ゴーストハウス・ガーデナー:異世界転移した私が、幽霊屋敷を希望の光(ひかり)で満たすまで

海豚寿司

第1話 異世界の夜明けと青白い住人たち

水無瀬こゆりが目を覚ますと、そこは見知らぬ森の中だった。


(ここ、どこ・・??)


バイト先からの帰り道。

帰るのが遅くなってしまって、近道をしようといつもは通らない暗がりの道を選んだ。田舎の道は街灯がないと真っ暗で、夜空の星が眩しく見える。


「星がきれいで、眺めながら歩いてて、それで・・」


水路に、落ちた・・?


あっと思った瞬間には目の前が完全に真っ暗になり、滑らせたと思った足が地面についた。そして現状である。


「気絶して夢でもみてるのかな」


あたりを見渡しても木、木、木。

とりあえず立ち上がり、歩き出してみる。


「道って感じではないよね、これ」


完全な森の中。道とはいえない道をとりあえず進んでみる。

今が何時なのかさえもわからない。ただでさえあたりは暗いのに、進むにつれ霧のような白い靄につつまれていく感じがする。


だいぶ歩いたところで、森が開けた。


「なにこれ・・!大きな家・・!」


目の前に現れたのは霧に霞む巨大な洋館。

こゆりは恐る恐る敷地に足を踏み入れる。夢だとわかっていても、一人ぼっちの世界というのは心細いものだ。荒れ果てた庭を突っ切り、扉の前に立つ。蔦に覆われた重厚な扉には鍵がかかっておらず、すんなり中に入ることができた。

中はホコリと苔に覆われた廃墟。しかし、どこか不思議なほど心が落ち着く場所だった。


「ひゃっ...!」


屋敷のホールで、突然冷たい風と共に3体の人影が現れた。


「人間よ!」

「これはこれは珍しい」

「・・・・・・」


メイド、執事、子供。彼らはこゆりを見て驚きながらも、興味津々といった様子で近づいてきた。


「う、浮いてる?!」


近づいてきた3人には足がなく、心なしか体も透けている。


執事が腕を組み、冷ややかに言った。

「我々は屋敷に縛られし者。我々に危害を加えない限り、好きにするがいい。」


3人は静かに距離を置き、こゆりの存在を傍観する態度を取った。


どうやらこの3人は幽霊らしい。いかにも夢の中といった感じだ。

幽霊たちの視線を感じながらも、こゆりの胸中は決まっていた。


「この夢が醒めるまではここにいよう!もしかしたらすごい時間がかかるかもしれないし。頭の打ちどころが悪かった可能性だってある。ここを居心地のいい場所にする!」


こゆりの職業病、いや、花屋でのアルバイトで培った魂が騒ぎ出す。

あの荒れ果てた庭を見た時からそわそわしていたのだ。あの庭いっぱいに花を咲かせたらどんなに綺麗だろうか。

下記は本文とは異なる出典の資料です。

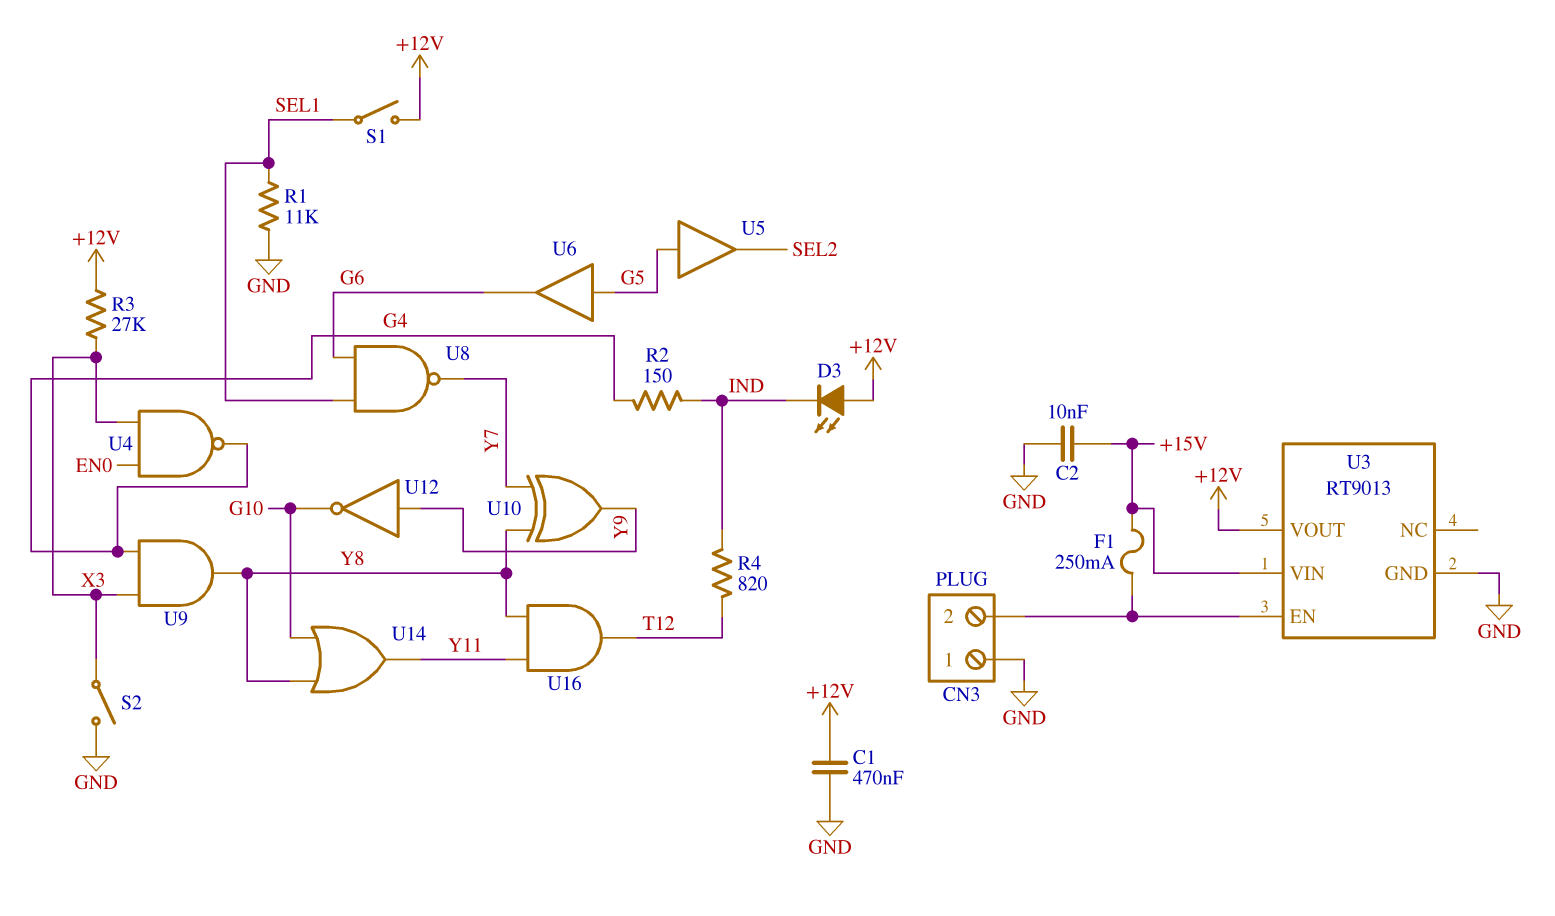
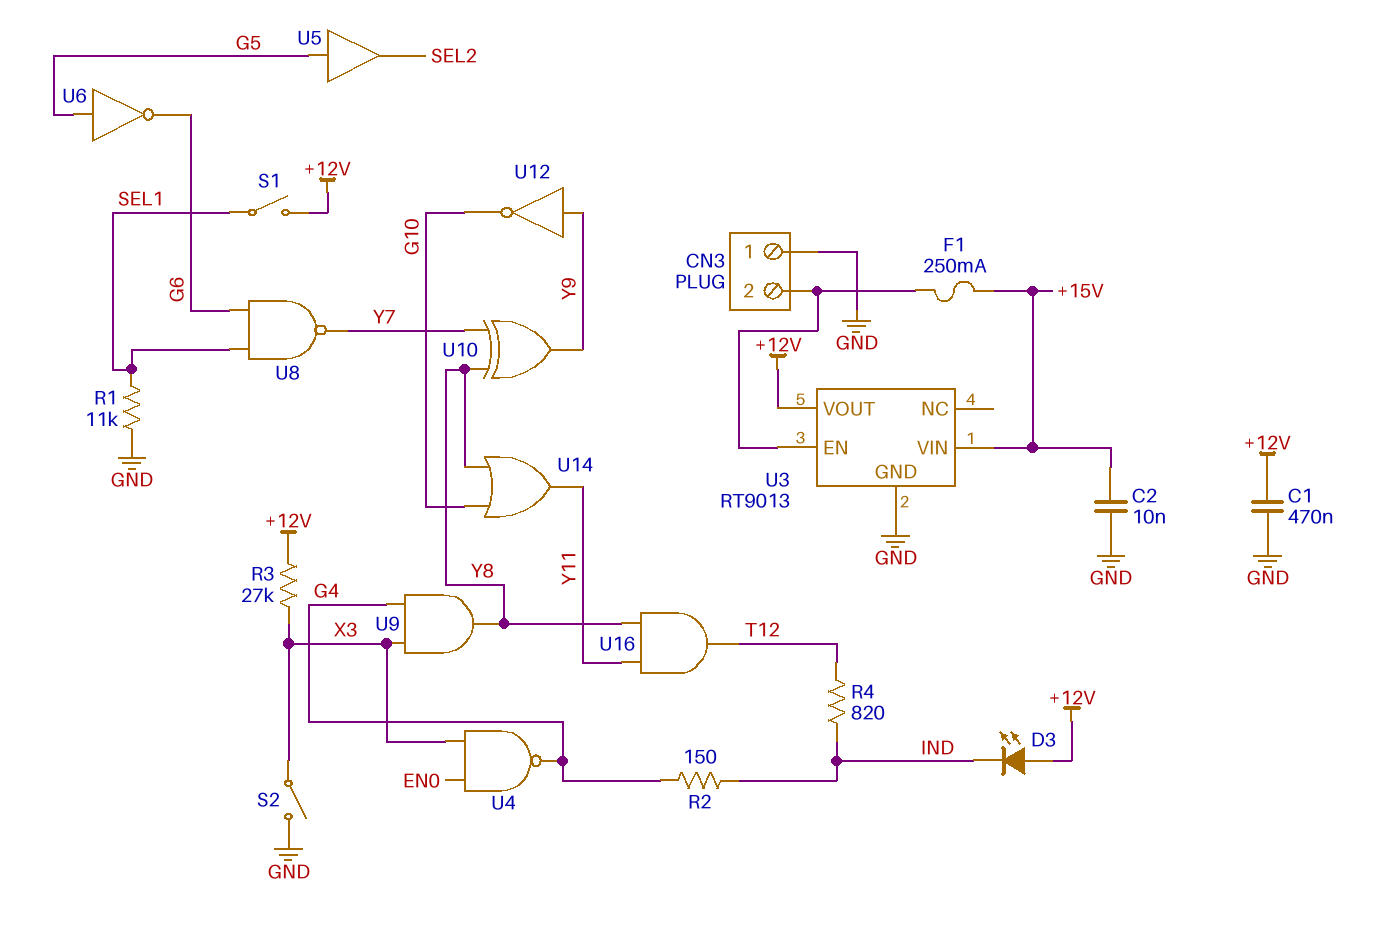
U6: buffer (in G5, out G6) -> NOT (in G5, out G6)

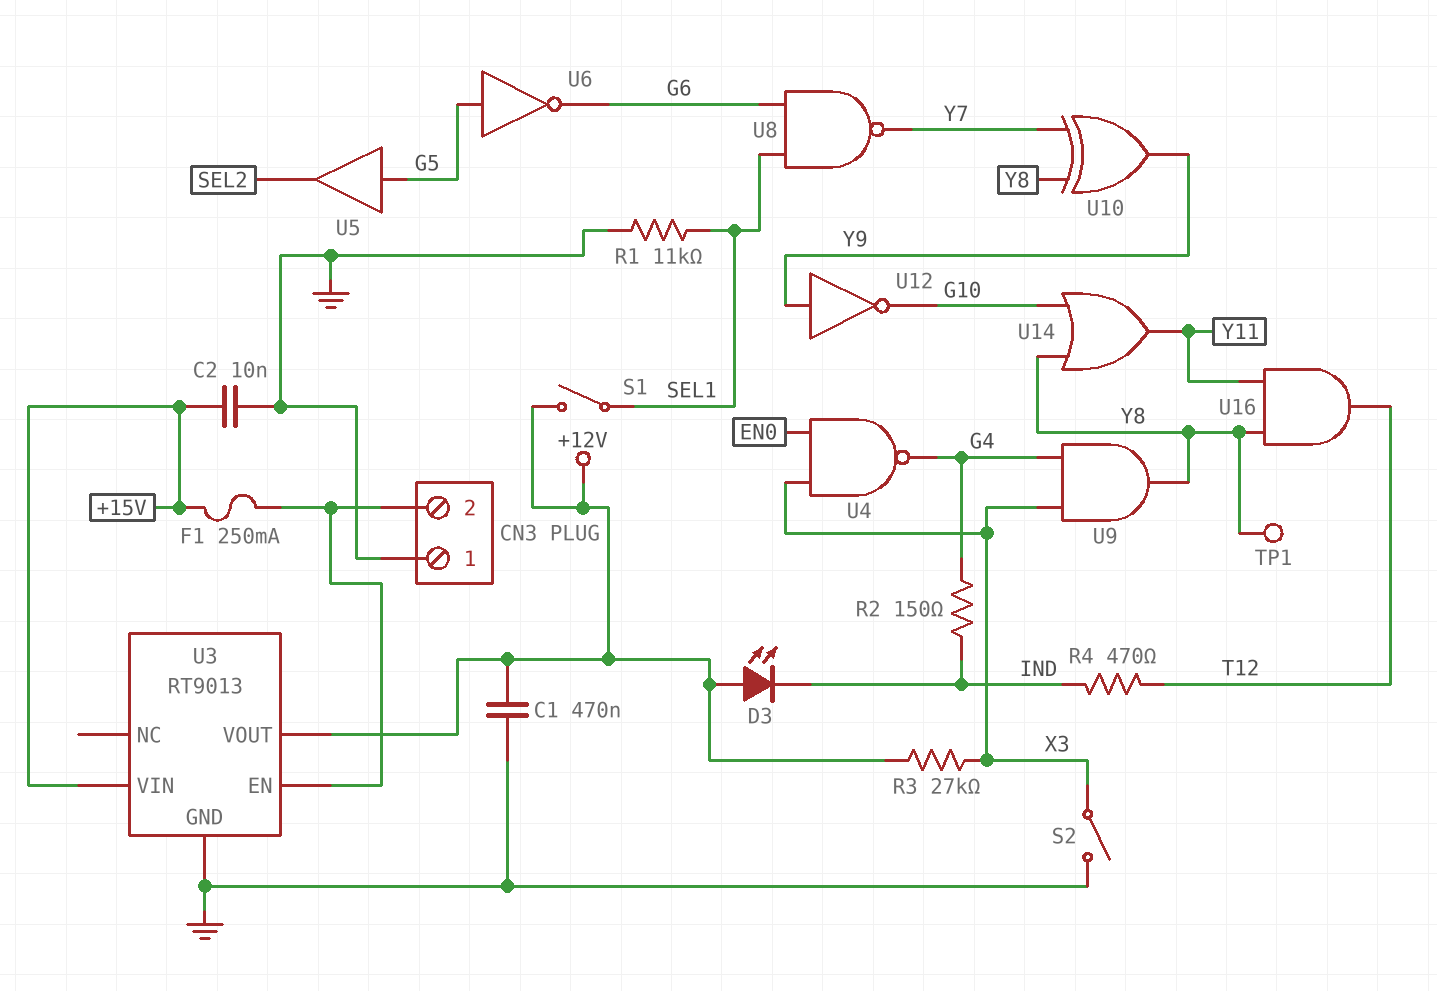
R4: 820 (IND, T12) -> 470 (IND, T12)
TP1: none -> test point (Y8)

けれどまずは掃除から。ホコリまみれの家具を磨き、窓の汚れを落とす。割れた窓には布を張り、簡易カーテンに。


最初は傍観していた幽霊たちも、こゆりの姿に少しずつ変化を見せ始めた。


子供の幽霊が、こゆりのそばをふわふわと漂い始める。

「お姉ちゃん、これなに?あかい葉っぱ...」

こゆりが拾い上げた古い紅葉の葉に、幽霊は興味津々だ。


メイドの幽霊は、こゆりが古い布を洗っているのを見て、そっと囁くように助言した。


「お嬢さん、その布は洗濯室の裏にある泉の水で清めると、汚れがよく落ちますよ...」


執事はその様子をただ眺めているだけだったが、こゆりがホールの崩れた天井を見て途方に暮れていると、古い図面を差し出すように、その場所の修繕に使える資材の隠し場所を教えてくれた。


「…まったく、見ていられませんな。屋敷(わたくしども)の歴史を汚すのは許しがたい。」


掃除と修繕を進める中で、こゆりは埃まみれの書斎で一冊の古びた本を発見する。


『魔法薬学と植物魔導の基礎』


この世界では、魔力を込めることで、植物の力を最大限に引き出し、ポーションや特別な作物を作り出せると書かれていた。


「すごい!私、植物のことはわかる。これなら...!」


こゆりは庭に出た。かつて美しかったであろう庭は、雑草と毒々しいキノコに覆われていた。しかし、よく見ると、薬効のあるハーブや、珍しい花も自生している。


こゆりは、本に書かれたとおりに魔力を込める仕草をしてみた。

微かにだが、体が暖かくなった気がする。


メイドが感心したように微笑んだ。